# [DESCRIPTION OF THE TASK]
Your task is to find every line of the listing that includes "linecap" and copy it.

# [MATERIAL PROVIDED]

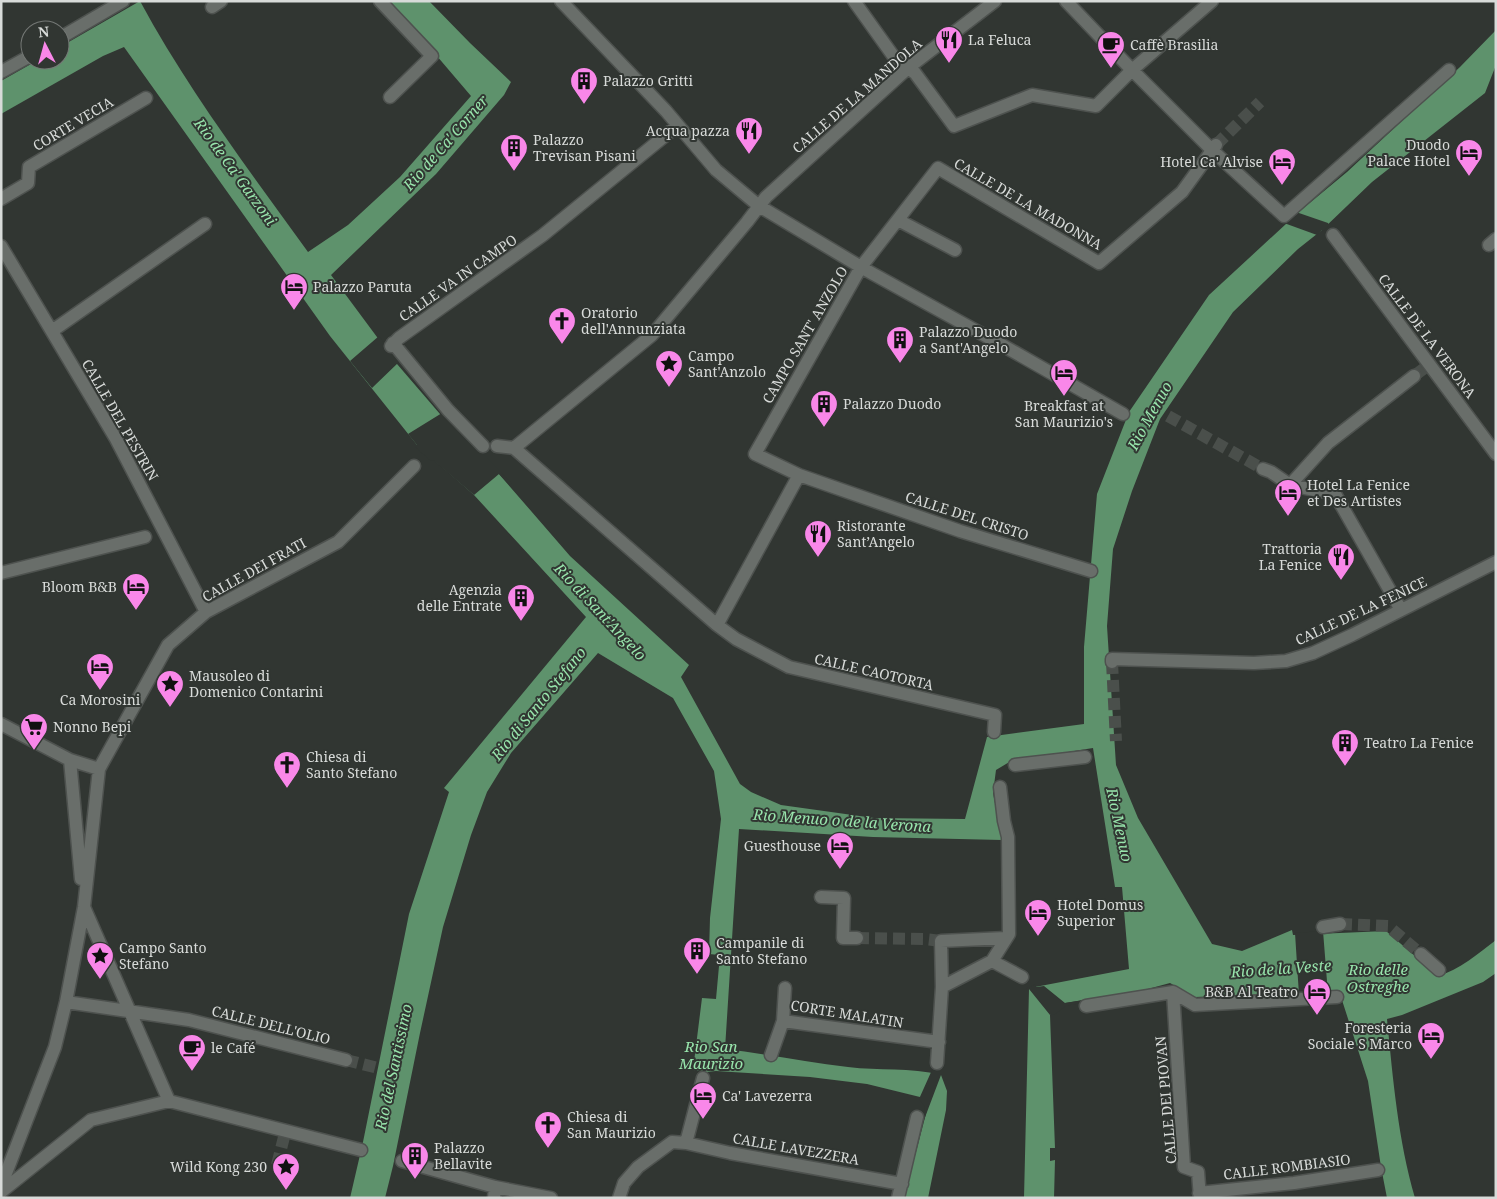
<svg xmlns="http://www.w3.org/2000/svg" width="1497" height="1199" font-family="'Noto Serif',serif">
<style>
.water{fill:#5e926c}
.pier{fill:#313632}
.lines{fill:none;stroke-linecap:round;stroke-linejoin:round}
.pedestrian-tunnel{stroke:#4a4f4b;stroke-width:12;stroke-dasharray:12 6;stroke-linecap:butt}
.pedestrian-casing{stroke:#4e524f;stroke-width:15}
.pedestrian{stroke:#696e6a;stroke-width:12}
.labels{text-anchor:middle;stroke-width:4;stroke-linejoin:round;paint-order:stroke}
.poi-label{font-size:14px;fill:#d8dbd9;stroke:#313632;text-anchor:start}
.street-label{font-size:14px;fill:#d8dbd9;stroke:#313632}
.water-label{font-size:15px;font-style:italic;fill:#98e5ac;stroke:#313632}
</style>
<rect width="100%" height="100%" fill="#313632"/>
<!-- water -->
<path class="water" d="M 140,1 C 188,90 249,170 308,252 L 348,225 L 400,177 L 471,96 L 390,1 L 429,1 L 470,43 L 511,82 L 504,95 L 436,174 L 331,275 L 397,364 L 440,414 L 499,474 L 570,556 L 689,665 L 681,677 L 740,784 L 751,792 L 781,805 L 874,818 L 965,819 L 987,737 L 1084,724 L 1084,647 L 1097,494 L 1129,412 L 1209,295 L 1300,211 L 1347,172 L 1460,67 L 1496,30 L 1496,65 L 1485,93 L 1372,182 L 1322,230 L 1298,249 L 1233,312 L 1160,419 L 1132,491 L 1113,549 L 1107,626 L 1116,765 L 1138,818 L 1212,944 L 1242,951 L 1292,930 L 1293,935 L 1386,931 L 1438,976 C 1459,970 1479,953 1496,940 L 1496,973 L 1483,982 L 1402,1015 L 1387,1019 C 1393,1079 1398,1140 1415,1198 L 1387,1198 L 1381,1167 L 1368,1081 L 1341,997 L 1326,992 L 1195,997 L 1170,983 L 1144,990 L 1065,1003 L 1050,1015 L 1055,1148 L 1050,1148 L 1050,1161 L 1055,1160 L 1054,1198 L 1024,1198 L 1029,989 L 1035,987 L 1129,969 L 1122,887 L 1115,887 L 1093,748 L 1011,761 L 996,770 L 993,793 L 1002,840 L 873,837 L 739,829 L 725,1049 C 766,1054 807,1062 848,1067 C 879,1071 910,1067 941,1075 L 947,1091 L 946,1110 L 928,1198 L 904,1198 L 928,1106 L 920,1097 L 867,1084 L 810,1077 L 716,1071 L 706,1072 L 693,1070 L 702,998 L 716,999 L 720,955 L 709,954 L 710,918 L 721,819 L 714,771 L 673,698 L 598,653 L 511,753 L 487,792 L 471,835 L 443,927 L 420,1033 L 393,1166 L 385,1198 L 350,1198 L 363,1142 L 409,914 L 449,792 L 444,788 L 586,617 L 474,495 L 417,445 L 330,336 L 124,47 L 103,56 L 1,114 L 1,81 L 38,60 L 60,60 L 60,47 Z"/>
<!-- pier -->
<path class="pier" d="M 1296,212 L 1328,223 L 1329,225 L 1323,232 L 1322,230 L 1317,235 L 1284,223 Z
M 379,336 L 399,362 L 372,388 L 350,361 Z
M 442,413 L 501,472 L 512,484 L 510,486 L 499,474 L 474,495 L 433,460 L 431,461 L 415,447 L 417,445 L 408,434 Z
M 1323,931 L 1328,994 L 1299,995 L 1295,933 Z
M 1035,984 L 1036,987 L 1044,986 L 1065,1003 L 1084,1000 L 1085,1002 L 1066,1006 L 1055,1014 L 1050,1015 L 1029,989 L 1026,989 Z
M 932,1070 L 941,1072 L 941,1075 L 924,1120 L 922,1119 L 925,1107 L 919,1099 Z"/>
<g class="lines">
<!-- pedestrian-tunnel -->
<path class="pedestrian-tunnel" d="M 1216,145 L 1260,102
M 1414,376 L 1426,367
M 1168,416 L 1263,469
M 1112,662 L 1116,741
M 1340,924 L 1388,926 L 1421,954
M 857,938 L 924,939 L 941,941
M 346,1060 L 378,1068
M 277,1165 L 284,1137"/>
<defs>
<path id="pedestrian" d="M 380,1 L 432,56 L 390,97
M 561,1 L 666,111 L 716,170 L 759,206 L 866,270 L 1002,345 L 1123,414
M 854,1 L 899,64 L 908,68 L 915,73 L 954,126 L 1032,95 L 1096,106 L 1132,70 L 1212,1
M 1066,1 L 1132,70 L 1213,151 L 1284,216 L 1449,70
M 212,7 L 221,1
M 60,38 L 123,1
M 1,72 L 30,56
M 1,199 L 28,183 L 29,167 L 146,98
M 898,220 L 955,250
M 1333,235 L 1496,454
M 1489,245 L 1496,239
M 1,246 L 116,439 L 206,612
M 52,331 L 205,224
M 393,343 L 448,410 L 483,446
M 391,346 L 399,338 L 543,235 L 677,126
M 497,446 L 514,448 L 652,335 L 747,222 L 766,197 L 908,68 L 995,1
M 514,448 L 717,625
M 1263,469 L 1271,472 L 1290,485 L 1335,494 L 1401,610
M 799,475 L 717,625 L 736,639 L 789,667 L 995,715 L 994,732
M 1290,485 L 1328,443 L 1414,376
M 1091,571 L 960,531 L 799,475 L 755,454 L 861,267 L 938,168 L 1099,263 L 1182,192 L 1216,145
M 1,573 L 145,537
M 1112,662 L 1112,659 L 1254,663 L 1286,661 L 1313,653 L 1352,635 L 1496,562
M 1,724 L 70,760 L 99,769
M 70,760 L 81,879
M 1015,765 L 1085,757
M 821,897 L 844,898 L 843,938 L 857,938
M 84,907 L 169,1101
M 1323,927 L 1340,924
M 1421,954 L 1439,970
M 992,961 L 1022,977
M 942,987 L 992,961 L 1009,934 L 1008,837 L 1004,821 L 1000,787
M 785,988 L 783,1021 L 939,1042
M 1173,992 L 1184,1167 L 1198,1172 L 1200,1198
M 66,1002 L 189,1020 L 346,1060
M 1086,1006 L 1173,992 L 1195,1005 L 1337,997
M 771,1055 L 783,1021
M 937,1063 L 942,987 L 941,941 L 1006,938
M 703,1078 L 686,1143 L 730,1153 L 902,1184
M 402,1161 L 495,1187 L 494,1198
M 1,1186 L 55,1047 L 66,1002 L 84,907 L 99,769 L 168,645 L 206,612 L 338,542 L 414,466
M 495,1187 L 551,1198
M 1,1192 L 91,1120 L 169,1101 L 361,1150
M 1199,1193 L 1294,1183 L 1378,1170
M 619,1198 L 624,1183 L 638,1167 L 672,1142 L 686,1143
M 898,1198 L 917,1117"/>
</defs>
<!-- pedestrian casing -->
<use href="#pedestrian" class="pedestrian-casing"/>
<!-- pedestrian -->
<use href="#pedestrian" class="pedestrian"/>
</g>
<!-- icons -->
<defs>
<symbol id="restaurant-pin" viewBox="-11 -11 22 30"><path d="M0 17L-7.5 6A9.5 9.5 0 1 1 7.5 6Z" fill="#f987e9" stroke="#313632"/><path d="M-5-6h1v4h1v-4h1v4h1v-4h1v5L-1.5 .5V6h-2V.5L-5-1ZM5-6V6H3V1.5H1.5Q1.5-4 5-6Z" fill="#111"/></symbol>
<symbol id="cafe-pin" viewBox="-11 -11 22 30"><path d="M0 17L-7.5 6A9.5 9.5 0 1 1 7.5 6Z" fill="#f987e9" stroke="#313632"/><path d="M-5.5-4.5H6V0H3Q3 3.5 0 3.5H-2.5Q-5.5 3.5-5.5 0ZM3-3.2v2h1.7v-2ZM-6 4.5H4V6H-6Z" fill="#111"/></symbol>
<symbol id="building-pin" viewBox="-11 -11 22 30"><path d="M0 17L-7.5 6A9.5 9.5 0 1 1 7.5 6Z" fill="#f987e9" stroke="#313632"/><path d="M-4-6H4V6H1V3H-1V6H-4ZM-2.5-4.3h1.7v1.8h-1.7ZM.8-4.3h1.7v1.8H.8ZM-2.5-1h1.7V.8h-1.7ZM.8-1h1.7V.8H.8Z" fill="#111"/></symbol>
<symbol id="hotel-pin" viewBox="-11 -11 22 30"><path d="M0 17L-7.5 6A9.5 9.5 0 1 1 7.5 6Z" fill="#f987e9" stroke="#313632"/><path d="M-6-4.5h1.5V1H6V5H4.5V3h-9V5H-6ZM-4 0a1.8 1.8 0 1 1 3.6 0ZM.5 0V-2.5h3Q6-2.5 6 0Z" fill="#111"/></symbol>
<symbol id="church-pin" viewBox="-11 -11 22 30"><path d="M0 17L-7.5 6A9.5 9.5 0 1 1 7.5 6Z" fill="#f987e9" stroke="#313632"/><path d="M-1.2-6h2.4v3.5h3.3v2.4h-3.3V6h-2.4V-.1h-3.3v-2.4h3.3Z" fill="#111"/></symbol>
<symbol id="sight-pin" viewBox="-11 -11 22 30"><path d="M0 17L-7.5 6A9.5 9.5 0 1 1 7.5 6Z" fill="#f987e9" stroke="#313632"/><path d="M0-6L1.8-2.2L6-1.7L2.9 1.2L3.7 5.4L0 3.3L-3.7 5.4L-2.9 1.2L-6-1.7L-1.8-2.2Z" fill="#111"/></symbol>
<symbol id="supermarket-pin" viewBox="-11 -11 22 30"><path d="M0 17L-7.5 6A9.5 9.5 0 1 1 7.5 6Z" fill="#f987e9" stroke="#313632"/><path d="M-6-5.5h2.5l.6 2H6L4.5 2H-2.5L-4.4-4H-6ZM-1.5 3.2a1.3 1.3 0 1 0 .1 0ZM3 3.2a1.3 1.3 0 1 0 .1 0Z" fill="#111"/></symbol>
</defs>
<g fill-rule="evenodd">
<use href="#restaurant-pin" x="933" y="24" width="32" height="43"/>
<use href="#cafe-pin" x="1095" y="29" width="32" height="43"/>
<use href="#building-pin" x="568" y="65" width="32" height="43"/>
<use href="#restaurant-pin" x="733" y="115" width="32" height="43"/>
<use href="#building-pin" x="498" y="132" width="32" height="43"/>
<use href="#hotel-pin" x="1453" y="137" width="32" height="43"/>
<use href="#hotel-pin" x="1266" y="146" width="32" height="43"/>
<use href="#hotel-pin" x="278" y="271" width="32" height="43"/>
<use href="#church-pin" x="546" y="305" width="32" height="43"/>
<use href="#building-pin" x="884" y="324" width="32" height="43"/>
<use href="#sight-pin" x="653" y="348" width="32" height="43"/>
<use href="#hotel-pin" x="1048" y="357" width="32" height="43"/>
<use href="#building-pin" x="808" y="388" width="32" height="43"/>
<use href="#hotel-pin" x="1272" y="477" width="32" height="43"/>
<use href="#restaurant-pin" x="802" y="518" width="32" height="43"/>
<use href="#restaurant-pin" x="1325" y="541" width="32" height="43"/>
<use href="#hotel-pin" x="120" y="571" width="32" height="43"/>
<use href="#building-pin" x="505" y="582" width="32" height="43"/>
<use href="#hotel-pin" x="84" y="651" width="32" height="43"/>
<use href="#sight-pin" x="154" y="668" width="32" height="43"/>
<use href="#supermarket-pin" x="18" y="711" width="32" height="43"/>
<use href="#building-pin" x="1329" y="727" width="32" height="43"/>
<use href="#church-pin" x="271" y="749" width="32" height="43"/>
<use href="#hotel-pin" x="824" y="830" width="32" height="43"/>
<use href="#hotel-pin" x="1022" y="897" width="32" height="43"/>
<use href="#building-pin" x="681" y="935" width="32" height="43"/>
<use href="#sight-pin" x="84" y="940" width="32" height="43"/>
<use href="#hotel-pin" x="1301" y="976" width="32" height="43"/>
<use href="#hotel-pin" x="1415" y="1020" width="32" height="43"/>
<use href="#cafe-pin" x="176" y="1032" width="32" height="43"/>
<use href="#hotel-pin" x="687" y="1080" width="32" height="43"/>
<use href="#church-pin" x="532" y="1109" width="32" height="43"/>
<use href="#building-pin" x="399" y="1140" width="32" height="43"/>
<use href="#sight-pin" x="270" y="1151" width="32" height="43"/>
</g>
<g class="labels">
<!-- poi labels -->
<g class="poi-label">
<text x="968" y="45">La Feluca</text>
<text x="1130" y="50">Caffè Brasilia</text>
<text x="603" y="86">Palazzo Gritti</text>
<text x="730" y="136" text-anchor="end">Acqua pazza</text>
<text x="533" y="145">Palazzo<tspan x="533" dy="16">Trevisan Pisani</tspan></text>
<text x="1450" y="150" text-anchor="end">Duodo<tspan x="1450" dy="16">Palace Hotel</tspan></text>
<text x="1263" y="167" text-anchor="end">Hotel Ca' Alvise</text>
<text x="313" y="292">Palazzo Paruta</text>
<text x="581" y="318">Oratorio<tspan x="581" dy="16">dell'Annunziata</tspan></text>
<text x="919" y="337">Palazzo Duodo<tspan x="919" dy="16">a Sant'Angelo</tspan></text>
<text x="688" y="361">Campo<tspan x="688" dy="16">Sant'Anzolo</tspan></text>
<text x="843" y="409">Palazzo Duodo</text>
<text x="1064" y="411" text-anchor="middle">Breakfast at<tspan x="1064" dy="16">San Maurizio's</tspan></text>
<text x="1307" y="490">Hotel La Fenice<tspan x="1307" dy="16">et Des Artistes</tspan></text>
<text x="837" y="531">Ristorante<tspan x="837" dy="16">Sant’Angelo</tspan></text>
<text x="1322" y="554" text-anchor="end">Trattoria<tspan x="1322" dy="16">La Fenice</tspan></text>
<text x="117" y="592" text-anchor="end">Bloom B&amp;B</text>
<text x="502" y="595" text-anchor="end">Agenzia<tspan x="502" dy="16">delle Entrate</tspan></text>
<text x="189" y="681">Mausoleo di<tspan x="189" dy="16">Domenico Contarini</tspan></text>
<text x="100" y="705" text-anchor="middle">Ca Morosini</text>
<text x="53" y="732">Nonno Bepi</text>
<text x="1364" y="748">Teatro La Fenice</text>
<text x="306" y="762">Chiesa di<tspan x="306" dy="16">Santo Stefano</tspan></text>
<text x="821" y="851" text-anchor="end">Guesthouse</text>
<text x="1057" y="910">Hotel Domus<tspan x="1057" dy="16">Superior</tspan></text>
<text x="716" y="948">Campanile di<tspan x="716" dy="16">Santo Stefano</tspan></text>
<text x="119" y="953">Campo Santo<tspan x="119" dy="16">Stefano</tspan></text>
<text x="1298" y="997" text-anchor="end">B&amp;B Al Teatro</text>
<text x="1412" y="1033" text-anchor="end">Foresteria<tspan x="1412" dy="16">Sociale S Marco</tspan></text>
<text x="211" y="1053">le Café</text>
<text x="722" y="1101">Ca' Lavezerra</text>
<text x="567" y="1122">Chiesa di<tspan x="567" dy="16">San Maurizio</tspan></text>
<text x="434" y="1153">Palazzo<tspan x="434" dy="16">Bellavite</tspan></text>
<text x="267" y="1172" text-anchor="end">Wild Kong 230</text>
</g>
<!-- street labels -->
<g class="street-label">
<text transform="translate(857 96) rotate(-41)" y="5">CALLE DE LA MANDOLA</text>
<text transform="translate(73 124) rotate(-31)" y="5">CORTE VECIA</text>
<text transform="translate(1028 204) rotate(30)" y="5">CALLE DE LA MADONNA</text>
<text transform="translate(458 278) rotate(-35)" y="5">CALLE VA IN CAMPO</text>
<text transform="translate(805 335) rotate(-60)" y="5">CAMPO SANT' ANZOLO</text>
<text transform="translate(1427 336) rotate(53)" y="5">CALLE DE LA VERONA</text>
<text transform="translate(120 420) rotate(60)" y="5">CALLE DEL PESTRIN</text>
<text transform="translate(967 516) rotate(18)" y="5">CALLE DEL CRISTO</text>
<text transform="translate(254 570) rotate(-29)" y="5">CALLE DEI FRATI</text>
<text transform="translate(1361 611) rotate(-25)" y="5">CALLE DE LA FENICE</text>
<text transform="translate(874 672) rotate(13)" y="5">CALLE CAOTORTA</text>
<text transform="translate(847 1014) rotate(9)" y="5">CORTE MALATIN</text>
<text transform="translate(271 1025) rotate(14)" y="5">CALLE DELL'OLIO</text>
<text transform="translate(1166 1100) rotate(-95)" y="5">CALLE DEI PIOVAN</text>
<text transform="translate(796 1149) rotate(10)" y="5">CALLE LAVEZZERA</text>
<text transform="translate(1287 1167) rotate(-7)" y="5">CALLE ROMBIASIO</text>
</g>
<!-- water labels -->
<g class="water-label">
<text transform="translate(446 143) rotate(-49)" y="5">Rio de Ca' Corner</text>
<text transform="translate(235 172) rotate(54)" y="5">Rio de Ca' Garzoni</text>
<text transform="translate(1150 416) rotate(-61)" y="5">Rio Menuo</text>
<text transform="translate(600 612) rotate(47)" y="5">Rio di Sant'Angelo</text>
<text transform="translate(539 704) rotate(-51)" y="5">Rio di Santo Stefano</text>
<text transform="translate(842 821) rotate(4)" y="5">Rio Menuo o de la Verona</text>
<text transform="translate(1119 825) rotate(78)" y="5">Rio Menuo</text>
<text transform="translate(1281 969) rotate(-4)" y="5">Rio de la Veste</text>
<text x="1378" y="975">Rio delle<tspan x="1378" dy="17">Ostreghe</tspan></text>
<text x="711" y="1052">Rio San<tspan x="711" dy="17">Maurizio</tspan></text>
<text transform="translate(394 1067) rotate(-78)" y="5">Rio del Santissimo</text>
</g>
</g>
<!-- border -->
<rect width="1497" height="1199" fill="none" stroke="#d8dbd9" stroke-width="5"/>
<!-- north arrow -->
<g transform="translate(45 45) rotate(354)"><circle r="24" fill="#313632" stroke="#747875"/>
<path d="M0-4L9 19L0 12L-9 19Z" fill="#f987e9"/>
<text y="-8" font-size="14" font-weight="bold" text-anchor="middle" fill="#d8dbd9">N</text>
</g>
</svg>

# [COMPLETED EXERCISE]
.lines{fill:none;stroke-linecap:round;stroke-linejoin:round}
.pedestrian-tunnel{stroke:#4a4f4b;stroke-width:12;stroke-dasharray:12 6;stroke-linecap:butt}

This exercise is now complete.